In 2019, more than 30 stingrays died at the Shedd Aquarium in Chicago, according to reports in the Chicago Tribune. Two large-scale stingray deaths occurred earlier, the Tribune reported, at the Brookfield Zoo in Chicago. And 44 stingrays died in 2009 at the Calgary Zoo, according to the Canadian Broadcasting Corp. Also at the Calgary Zoo, seven Humboldt penguins died in 2016.

Caretaking protocols for animals such as stingrays and penguins are established by the Association of Zoos and Aquariums. Member institutions are accountable to the organization if they hope to earn its accreditation.

The association suspended ZooTampa’s accreditation in 2008. The zoo had come under scrutiny after 15 monkeys got away from a private animal park, revealing questionable animal transfers between the park and the zoo.

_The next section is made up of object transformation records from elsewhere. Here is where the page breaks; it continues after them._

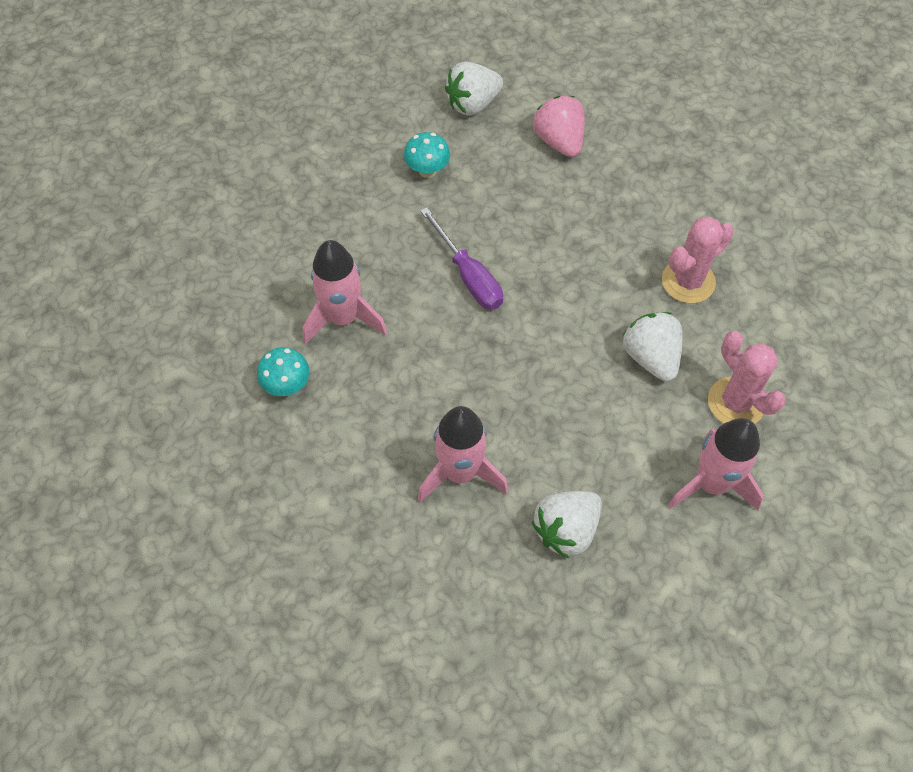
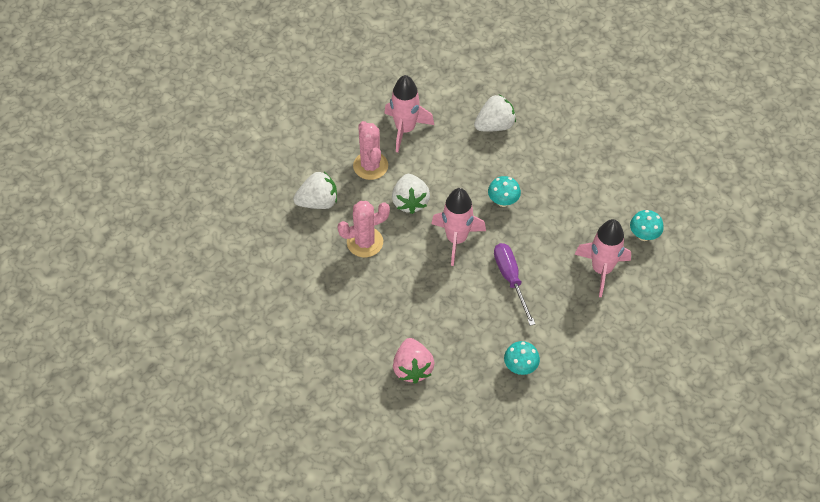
camera: 165 degrees left, 5 degrees down
pink rocket [418,406,508,502] -> pink rocket moved to [431,188,486,266]
white strawberry [445,61,503,116] -> white strawberry moved to [293,172,337,209]
none -> turquoise mushroom [488,176,521,207]

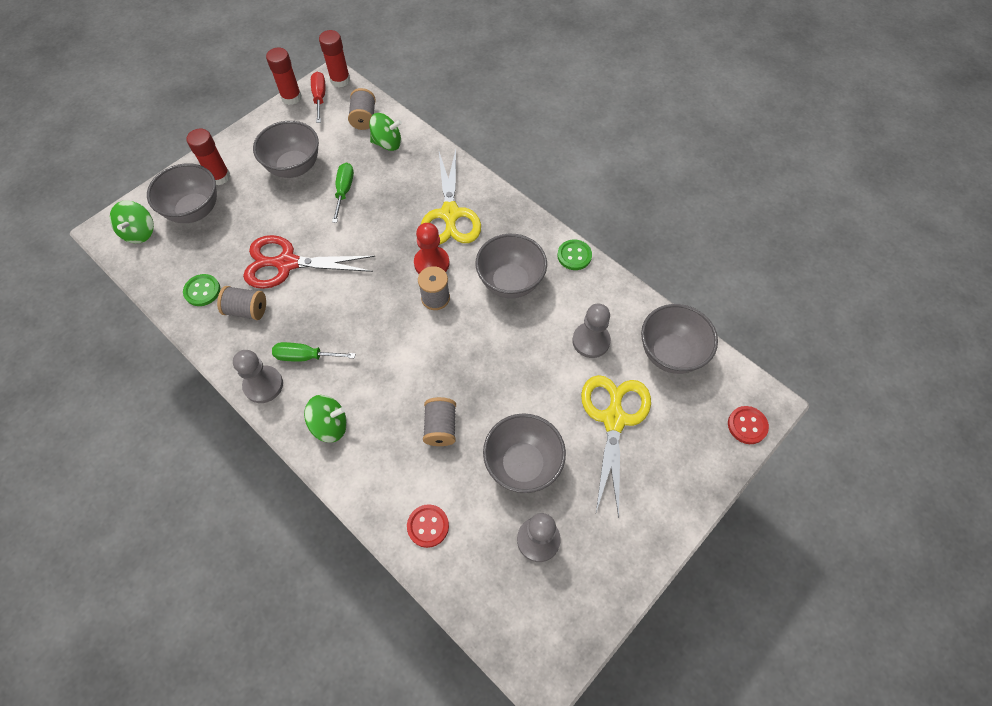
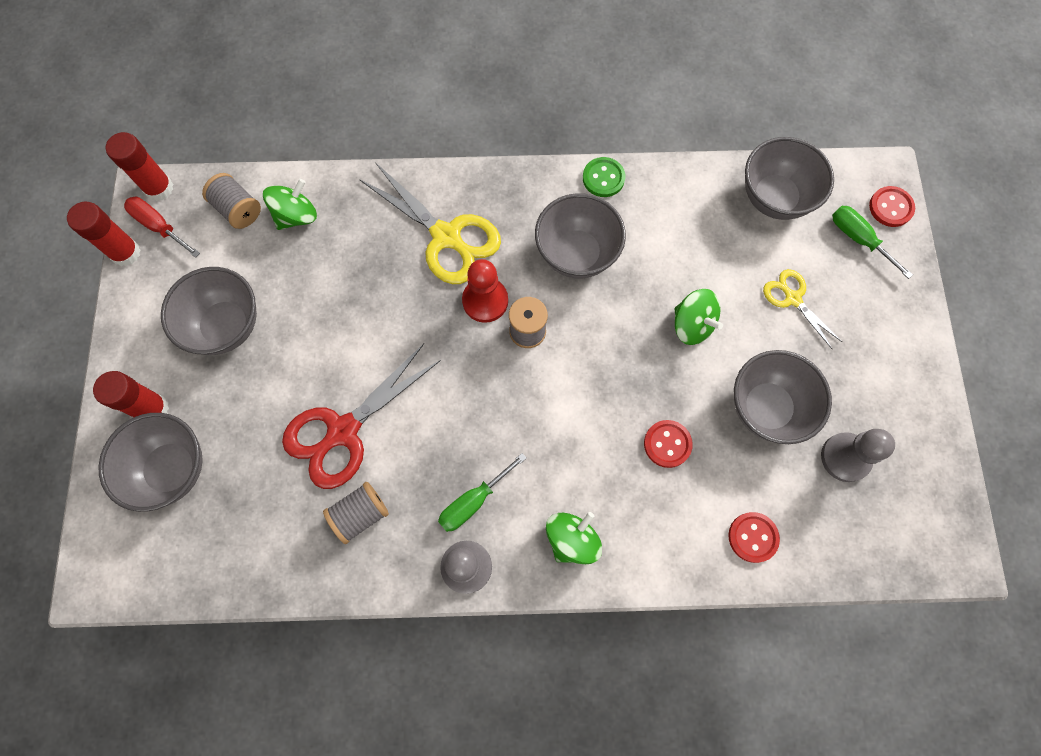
camera: 45 degrees left, 10 degrees up
green spinning top [110,200,154,244] -> green spinning top moved to [674,289,723,345]
green button [183,274,220,306] -> none
green screwdriver [332,162,354,223] -> green screwdriver moved to [832,206,913,279]
grey spool [423,397,456,446] -> red button [644,420,693,468]
grey pawn [572,304,611,358] -> none
yellow scissors [581,375,651,518] -> yellow scissors [763,269,842,349], size x0.55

ZooTampa regained its reputation and is accredited through 2026.

The Florida Aquarium opened in 1995 and received Association of Zoos and Aquariums accreditation in 1997. It has been accredited ever since. Its current accreditation runs through 2025.

Until the shuttered exhibits reopen at the zoo and the aquarium, fans can visit the other institution to see the penguins and touch the stingrays.

At ZooTampa, children squeal as the African penguins slip in and out of the pool, behind the glass panels of an outdoor exhibit. During a visit to the aquarium one weekday this month, some 40 people milled around the circling stingrays for their turn to feel the leathery wings.

It wouldn’t be quite the same for aquarium member Horton, though.

“One of the things that we fell in love with at the aquarium were the penguins.”